### Passage provided
[Start of Attachment]
Main content | back to top
Seeing the bigger picture
Today’s global energy system is hugely complex and fast changing. It comprises numerous energy sources, technologies, stakeholders and end-users, with huge regional variations and complex webs of interdependency.
Take, for instance, the boom in unconventional gas in the USA. Its effects have reached far beyond the shores of North America because it has freed supplies of liquefied natural gas for use in other parts of the world. Now, we are seeing operators in the USA taking advantage of low-cost natural gas to generate the hydrogen that they require to upgrade heavy oils, including tight oil.
Meanwhile, other regions are also keen to exploit their own indigenous resources in the most cost-effective and environmentally responsible way. Technology is often key. In China, for instance, coal gasification technology offers a compelling route to producing syngas for conversion to chemical products.
Feeds, however, are not getting any easier to process. The Middle Eastern gas fields that have highly complex gas compositions are a case in point; these cannot be readily monetised owing to the presence of impurities such as carbon dioxide (CO2), hydrogen sulphide (H2S), mercaptans (RSH) and mercury. And the gas processing plants designed to remove these contaminants are subject to increasingly stringent emission limits. Nevertheless, there are examples of organisations that have found ways to meet their environmental mandate, such as Petroleum Development Oman (PDO) at Yibal Khuff.
The challenges facing refiners are not dissimilar. To be competitive, many are processing discounted crudes, which typically have a high sulphur content. During the refining process, this is converted to H2S and sulphur dioxide (SO2) but special precautions must be taken to limit the atmospheric release of these gases.
Several countries, most notably China, India and Russia, are embarking on programmes for cleaner transportation fuels. As Europe, the USA and Japan have already been down that path, their experience should be exploited. So, expect to see hydroprocessing unit revamps along with new hydrotreater and hydrocracker installations, combined with solvent deasphalting units or cokers.
[End of Attachment]
### Apply what you read
(1) Copy the passage on the global energy system word for word, from "Main content |" to "webs of interdependency.".
(2) Decide whether each statement agrees with the passage on the global energy system. Answer yes or no for each, and quote the words from the passage that settle it. (a) In China, coal gasification technology offers a route to producing syngas for conversion to chemical products. (b) The discounted crudes that many refiners process typically have a low sulphur content. (c) Europe, the USA and Japan are only now starting programs for cleaner transportation fuels.
(3) According to the passage on the global energy system, which organization has found ways to meet its environmental mandate, and at what location?

### Records provided
[Start of Attachment]
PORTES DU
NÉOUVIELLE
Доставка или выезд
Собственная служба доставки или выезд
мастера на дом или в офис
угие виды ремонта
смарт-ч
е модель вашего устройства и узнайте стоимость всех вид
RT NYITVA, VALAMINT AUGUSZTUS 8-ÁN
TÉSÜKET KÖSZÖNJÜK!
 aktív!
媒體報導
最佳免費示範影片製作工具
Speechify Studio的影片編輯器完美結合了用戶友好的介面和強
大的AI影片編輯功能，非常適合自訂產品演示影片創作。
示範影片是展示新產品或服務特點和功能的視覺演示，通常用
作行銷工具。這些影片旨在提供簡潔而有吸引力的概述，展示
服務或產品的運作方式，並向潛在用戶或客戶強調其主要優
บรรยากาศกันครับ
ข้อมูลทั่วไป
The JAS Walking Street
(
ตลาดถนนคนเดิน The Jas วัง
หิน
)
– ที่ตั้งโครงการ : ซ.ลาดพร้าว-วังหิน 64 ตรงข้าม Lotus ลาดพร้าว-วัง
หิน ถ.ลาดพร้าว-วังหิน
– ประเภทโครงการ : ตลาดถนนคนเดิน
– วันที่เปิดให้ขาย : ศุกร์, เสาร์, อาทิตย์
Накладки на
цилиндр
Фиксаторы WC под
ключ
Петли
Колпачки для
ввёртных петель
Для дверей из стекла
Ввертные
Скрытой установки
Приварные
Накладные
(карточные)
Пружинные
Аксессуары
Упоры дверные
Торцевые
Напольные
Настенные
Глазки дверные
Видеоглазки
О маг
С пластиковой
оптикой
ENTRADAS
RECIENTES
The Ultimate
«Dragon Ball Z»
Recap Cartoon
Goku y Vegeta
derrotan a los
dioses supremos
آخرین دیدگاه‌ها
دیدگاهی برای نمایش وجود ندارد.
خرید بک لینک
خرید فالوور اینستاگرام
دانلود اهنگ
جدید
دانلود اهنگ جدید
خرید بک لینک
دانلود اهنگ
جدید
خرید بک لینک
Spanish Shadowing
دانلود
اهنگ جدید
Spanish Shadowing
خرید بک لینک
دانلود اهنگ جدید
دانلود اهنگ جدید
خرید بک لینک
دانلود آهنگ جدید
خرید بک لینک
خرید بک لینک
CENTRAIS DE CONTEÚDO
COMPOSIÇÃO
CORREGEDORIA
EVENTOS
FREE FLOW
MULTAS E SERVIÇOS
[End of Attachment]
### Per-task outputs
(1)
Main content | back to top
Seeing the bigger picture
Today’s global energy system is hugely complex and fast changing. It comprises numerous energy sources, technologies, stakeholders and end-users, with huge regional variations and complex webs of interdependency.

(2)
(a) Yes: "In China, for instance, coal gasification technology offers a compelling route to producing syngas for conversion to chemical products."
(b) No: "many are processing discounted crudes, which typically have a high sulphur content."
(c) No: "As Europe, the USA and Japan have already been down that path, their experience should be exploited."

(3) Petroleum Development Oman (PDO), at Yibal Khuff.